Kleinfeld listed a host of nonpartisan international organizations who have classified the United States as a “backsliding democracy.” According to the categorization of one organization, Freedom House, the United States “is on one of the fastest downward trajectories of any country in the world over the last few years.”

“We’re now rated between Romania and Croatia in our democratic system,” Kleinfeld said.

The decline in trust is not just theoretical, Kleinfeld stressed. It can be measured in real-world  impacts, such as the rise of violent threats against elected officials. Since 2016, threats against members of Congress have increased tenfold, and threats against federal judges have almost doubled. Additionally, 15% of local elected officials – like school board members and county commissioners – were on the receiving end of threats last year. More than half of local officials who got threats are considering leaving public service.
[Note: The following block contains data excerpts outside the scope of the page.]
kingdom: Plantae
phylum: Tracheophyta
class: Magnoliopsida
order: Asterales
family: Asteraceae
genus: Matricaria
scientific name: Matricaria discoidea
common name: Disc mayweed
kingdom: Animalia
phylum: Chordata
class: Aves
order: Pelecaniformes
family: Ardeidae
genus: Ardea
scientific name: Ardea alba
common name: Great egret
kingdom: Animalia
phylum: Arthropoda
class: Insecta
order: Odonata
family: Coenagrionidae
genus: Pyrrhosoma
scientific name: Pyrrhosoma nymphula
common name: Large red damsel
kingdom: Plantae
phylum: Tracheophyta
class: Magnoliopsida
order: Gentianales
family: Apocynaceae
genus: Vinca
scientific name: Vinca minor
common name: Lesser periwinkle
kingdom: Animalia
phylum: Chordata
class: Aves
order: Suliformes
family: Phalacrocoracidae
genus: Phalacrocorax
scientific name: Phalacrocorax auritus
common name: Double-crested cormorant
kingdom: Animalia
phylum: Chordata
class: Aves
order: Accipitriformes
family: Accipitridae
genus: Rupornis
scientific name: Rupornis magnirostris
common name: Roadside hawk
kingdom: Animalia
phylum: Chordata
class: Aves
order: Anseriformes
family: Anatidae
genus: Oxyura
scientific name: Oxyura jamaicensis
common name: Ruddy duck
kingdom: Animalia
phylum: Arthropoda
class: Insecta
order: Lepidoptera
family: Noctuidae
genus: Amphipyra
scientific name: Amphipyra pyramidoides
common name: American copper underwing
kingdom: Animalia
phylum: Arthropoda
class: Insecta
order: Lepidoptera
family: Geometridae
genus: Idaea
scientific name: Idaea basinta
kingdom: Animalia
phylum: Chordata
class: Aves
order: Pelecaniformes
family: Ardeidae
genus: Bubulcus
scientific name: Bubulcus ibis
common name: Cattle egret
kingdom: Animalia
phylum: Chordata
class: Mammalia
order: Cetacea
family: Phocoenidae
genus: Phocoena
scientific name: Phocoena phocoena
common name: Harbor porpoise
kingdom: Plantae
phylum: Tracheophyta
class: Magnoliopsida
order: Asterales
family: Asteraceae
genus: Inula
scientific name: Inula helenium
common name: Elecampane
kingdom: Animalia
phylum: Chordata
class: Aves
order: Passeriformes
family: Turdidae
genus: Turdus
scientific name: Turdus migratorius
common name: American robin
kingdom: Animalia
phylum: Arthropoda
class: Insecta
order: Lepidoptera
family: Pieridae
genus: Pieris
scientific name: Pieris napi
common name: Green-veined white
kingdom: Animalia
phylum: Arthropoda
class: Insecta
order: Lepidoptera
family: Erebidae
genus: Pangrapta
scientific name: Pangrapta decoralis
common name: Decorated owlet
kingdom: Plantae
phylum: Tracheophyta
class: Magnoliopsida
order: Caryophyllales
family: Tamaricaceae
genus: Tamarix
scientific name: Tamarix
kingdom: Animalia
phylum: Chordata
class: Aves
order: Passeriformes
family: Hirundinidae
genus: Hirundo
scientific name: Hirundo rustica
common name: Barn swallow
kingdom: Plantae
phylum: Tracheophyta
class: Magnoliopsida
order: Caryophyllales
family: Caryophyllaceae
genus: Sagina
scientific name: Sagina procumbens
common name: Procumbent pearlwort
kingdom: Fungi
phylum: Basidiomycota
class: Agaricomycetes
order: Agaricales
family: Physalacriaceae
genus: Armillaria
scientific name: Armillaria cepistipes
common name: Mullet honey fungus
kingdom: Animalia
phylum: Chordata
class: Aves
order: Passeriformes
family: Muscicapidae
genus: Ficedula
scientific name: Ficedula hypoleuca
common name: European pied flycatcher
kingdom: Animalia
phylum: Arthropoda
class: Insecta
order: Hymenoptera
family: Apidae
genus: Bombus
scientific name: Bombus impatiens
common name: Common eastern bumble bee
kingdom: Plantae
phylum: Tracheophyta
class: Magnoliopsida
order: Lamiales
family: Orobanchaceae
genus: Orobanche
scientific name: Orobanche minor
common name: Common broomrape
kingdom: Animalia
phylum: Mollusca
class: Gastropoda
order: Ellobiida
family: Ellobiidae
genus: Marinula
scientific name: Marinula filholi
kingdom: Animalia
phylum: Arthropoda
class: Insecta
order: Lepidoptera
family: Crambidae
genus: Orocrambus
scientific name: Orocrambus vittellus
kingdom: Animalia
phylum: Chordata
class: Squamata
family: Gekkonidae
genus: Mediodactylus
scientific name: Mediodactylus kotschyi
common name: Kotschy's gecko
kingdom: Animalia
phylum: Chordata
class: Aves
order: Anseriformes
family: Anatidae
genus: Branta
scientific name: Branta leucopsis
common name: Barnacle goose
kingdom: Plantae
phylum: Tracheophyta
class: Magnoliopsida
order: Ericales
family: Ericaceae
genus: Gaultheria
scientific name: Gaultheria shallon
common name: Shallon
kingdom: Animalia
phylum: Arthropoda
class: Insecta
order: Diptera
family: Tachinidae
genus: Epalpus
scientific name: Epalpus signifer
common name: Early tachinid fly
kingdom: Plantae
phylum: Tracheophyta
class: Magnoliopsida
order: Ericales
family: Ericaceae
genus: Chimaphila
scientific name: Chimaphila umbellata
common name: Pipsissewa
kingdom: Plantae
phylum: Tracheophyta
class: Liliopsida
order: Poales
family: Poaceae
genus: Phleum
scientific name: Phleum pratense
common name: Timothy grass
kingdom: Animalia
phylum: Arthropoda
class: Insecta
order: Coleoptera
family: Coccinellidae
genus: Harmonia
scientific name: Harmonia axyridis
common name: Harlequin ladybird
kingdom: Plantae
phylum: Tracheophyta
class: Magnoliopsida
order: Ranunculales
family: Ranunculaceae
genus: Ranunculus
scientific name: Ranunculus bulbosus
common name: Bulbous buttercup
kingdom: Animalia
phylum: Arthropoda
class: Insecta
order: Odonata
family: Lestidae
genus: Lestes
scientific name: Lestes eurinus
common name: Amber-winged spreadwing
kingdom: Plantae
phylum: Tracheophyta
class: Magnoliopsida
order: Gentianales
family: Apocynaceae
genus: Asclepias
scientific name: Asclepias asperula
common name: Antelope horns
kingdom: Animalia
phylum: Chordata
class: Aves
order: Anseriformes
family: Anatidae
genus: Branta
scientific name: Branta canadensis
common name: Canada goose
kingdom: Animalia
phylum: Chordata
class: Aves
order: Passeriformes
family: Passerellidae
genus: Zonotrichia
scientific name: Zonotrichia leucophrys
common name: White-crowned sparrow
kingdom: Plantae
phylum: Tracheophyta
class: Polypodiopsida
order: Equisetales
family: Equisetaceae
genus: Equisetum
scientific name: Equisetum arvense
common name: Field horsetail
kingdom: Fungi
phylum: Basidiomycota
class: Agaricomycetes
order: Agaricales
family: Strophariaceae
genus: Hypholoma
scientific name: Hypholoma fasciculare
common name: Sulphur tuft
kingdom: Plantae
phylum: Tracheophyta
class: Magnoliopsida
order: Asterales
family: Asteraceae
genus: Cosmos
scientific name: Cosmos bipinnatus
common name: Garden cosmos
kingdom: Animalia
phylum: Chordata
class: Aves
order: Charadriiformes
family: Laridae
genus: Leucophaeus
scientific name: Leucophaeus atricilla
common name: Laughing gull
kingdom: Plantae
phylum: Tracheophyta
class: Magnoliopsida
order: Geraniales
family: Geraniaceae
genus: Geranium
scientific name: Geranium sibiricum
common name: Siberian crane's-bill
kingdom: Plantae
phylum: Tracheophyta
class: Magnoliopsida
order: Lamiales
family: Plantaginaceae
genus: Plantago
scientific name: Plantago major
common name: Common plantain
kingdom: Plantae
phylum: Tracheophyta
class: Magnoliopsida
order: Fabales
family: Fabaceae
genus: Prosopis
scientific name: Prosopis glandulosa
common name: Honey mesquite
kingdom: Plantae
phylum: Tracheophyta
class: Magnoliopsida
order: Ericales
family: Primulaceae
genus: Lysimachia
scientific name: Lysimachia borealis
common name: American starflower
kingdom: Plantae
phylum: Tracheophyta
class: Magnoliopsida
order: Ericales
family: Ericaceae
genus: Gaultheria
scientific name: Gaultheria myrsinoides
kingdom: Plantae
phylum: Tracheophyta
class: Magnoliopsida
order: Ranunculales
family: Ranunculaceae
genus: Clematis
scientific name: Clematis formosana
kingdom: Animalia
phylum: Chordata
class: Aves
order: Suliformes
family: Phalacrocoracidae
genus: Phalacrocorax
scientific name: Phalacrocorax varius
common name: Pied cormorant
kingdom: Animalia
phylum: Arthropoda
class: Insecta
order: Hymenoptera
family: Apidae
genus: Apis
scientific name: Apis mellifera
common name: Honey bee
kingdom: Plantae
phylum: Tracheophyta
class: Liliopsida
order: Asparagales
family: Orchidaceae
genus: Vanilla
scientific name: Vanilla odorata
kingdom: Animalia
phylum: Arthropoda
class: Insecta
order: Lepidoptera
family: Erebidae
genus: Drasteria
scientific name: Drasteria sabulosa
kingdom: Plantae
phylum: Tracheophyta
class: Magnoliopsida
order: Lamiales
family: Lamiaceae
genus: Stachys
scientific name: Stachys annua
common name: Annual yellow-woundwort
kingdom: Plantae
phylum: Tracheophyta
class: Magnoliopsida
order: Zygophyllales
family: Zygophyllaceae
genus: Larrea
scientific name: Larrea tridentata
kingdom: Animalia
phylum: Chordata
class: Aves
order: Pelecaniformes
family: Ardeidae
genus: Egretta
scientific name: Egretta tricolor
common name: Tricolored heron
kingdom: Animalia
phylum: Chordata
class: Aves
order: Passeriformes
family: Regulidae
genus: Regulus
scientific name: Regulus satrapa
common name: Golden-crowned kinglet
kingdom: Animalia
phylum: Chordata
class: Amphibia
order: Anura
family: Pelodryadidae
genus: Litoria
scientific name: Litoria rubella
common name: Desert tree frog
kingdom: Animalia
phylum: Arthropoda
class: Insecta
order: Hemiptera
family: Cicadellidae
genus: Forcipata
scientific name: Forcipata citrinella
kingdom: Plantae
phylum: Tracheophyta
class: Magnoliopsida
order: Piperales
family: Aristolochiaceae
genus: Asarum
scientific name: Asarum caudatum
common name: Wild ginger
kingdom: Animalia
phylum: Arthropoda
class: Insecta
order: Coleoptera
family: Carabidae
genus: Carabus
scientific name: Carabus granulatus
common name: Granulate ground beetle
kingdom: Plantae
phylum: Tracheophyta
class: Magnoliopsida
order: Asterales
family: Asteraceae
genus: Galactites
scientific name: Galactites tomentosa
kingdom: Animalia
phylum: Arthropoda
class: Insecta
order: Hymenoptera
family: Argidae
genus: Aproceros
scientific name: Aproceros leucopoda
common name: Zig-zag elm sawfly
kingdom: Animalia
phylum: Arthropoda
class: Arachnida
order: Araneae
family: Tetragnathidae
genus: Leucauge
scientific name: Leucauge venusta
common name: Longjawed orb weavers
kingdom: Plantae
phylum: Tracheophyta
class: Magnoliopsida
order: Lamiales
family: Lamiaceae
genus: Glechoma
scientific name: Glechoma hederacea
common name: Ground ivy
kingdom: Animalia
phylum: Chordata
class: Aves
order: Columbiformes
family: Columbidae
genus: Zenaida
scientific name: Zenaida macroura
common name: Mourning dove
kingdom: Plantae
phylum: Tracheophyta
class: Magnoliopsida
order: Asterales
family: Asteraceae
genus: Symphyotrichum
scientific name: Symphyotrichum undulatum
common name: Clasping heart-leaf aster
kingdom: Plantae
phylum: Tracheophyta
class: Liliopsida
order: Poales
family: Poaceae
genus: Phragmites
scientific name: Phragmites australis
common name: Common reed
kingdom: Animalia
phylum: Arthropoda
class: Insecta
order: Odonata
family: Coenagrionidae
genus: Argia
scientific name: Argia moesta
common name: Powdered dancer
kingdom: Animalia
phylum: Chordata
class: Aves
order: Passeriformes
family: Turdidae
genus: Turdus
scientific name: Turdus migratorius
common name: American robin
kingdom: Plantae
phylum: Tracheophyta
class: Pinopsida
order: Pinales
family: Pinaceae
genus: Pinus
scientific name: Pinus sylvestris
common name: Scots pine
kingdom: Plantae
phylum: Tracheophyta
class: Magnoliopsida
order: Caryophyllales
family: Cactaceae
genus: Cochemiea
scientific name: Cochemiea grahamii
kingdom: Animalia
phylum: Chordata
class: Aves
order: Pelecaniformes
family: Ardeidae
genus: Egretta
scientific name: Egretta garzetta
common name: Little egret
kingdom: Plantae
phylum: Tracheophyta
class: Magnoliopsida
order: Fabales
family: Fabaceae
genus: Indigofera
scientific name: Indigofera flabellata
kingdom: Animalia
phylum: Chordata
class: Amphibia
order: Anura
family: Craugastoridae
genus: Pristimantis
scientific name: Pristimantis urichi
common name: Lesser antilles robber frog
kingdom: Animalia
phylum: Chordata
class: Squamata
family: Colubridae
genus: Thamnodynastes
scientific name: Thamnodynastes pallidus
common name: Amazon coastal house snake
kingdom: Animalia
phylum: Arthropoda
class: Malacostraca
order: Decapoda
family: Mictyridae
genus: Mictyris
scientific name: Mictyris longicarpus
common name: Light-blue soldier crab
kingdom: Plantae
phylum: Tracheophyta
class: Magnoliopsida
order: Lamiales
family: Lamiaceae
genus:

“That’s where we are right now, as a country,” Kleinfeld stated. “Who runs for office under conditions like these? Who’s going to uphold our democracy? You know that it should take moral courage to be [an elected official.] But it really shouldn’t take physical courage … And yet that’s now what we’re asking of our school board members.”

Polarization does not always lead to the degradation of democracy, but the challenge for the U.S. is we have reached what experts term “pernicious polarization,” which is defined as polarization deployed as a political strategy.

“When polarization becomes a winning political strategy, democracies fail,” Kleinfeld warned – pointing to analysis of democracies around the globe dating back to 1950.

Accordingly, “when polarization becomes a political strategy, it takes politicians to unravel it.”

Kleinfeld offered three strategies Governors can exercise in their capacity as role models:

  • Make violence abnormal, including in jokes: “Jokes have this way of getting around our rational thoughts; things that you wouldn’t accept in your regular discourse, people laugh at. So violence has to be abnormal in jokes, in memes and implicit suggestions in postcards of your family at Christmas.”
  • Don’t hate the other side: “People need to understand that to be members of your party in good standing, they don’t actually have to hate the other side. You have to give them permission to have strong ideological beliefs without hate. That’s what these beautiful ads are doing that Governors are making … Remind people that they have a shared identity.”
  • Return to the idea that one side does not pose an existential threat to democracy: “The other side are not our existential enemies. They’re just people with whom we disagree, sometimes strongly.”

Kleinfeld closed her remarks by recognizing the unique ability of Governors to inspire change:

“You will find that it takes courage, but it also is an incredible reward – because it means that the country can move forward and get stuff done … If we do those things, there is no one who has more power than our nation’s Governors to change the direction of our country.

“And we need that change in direction.”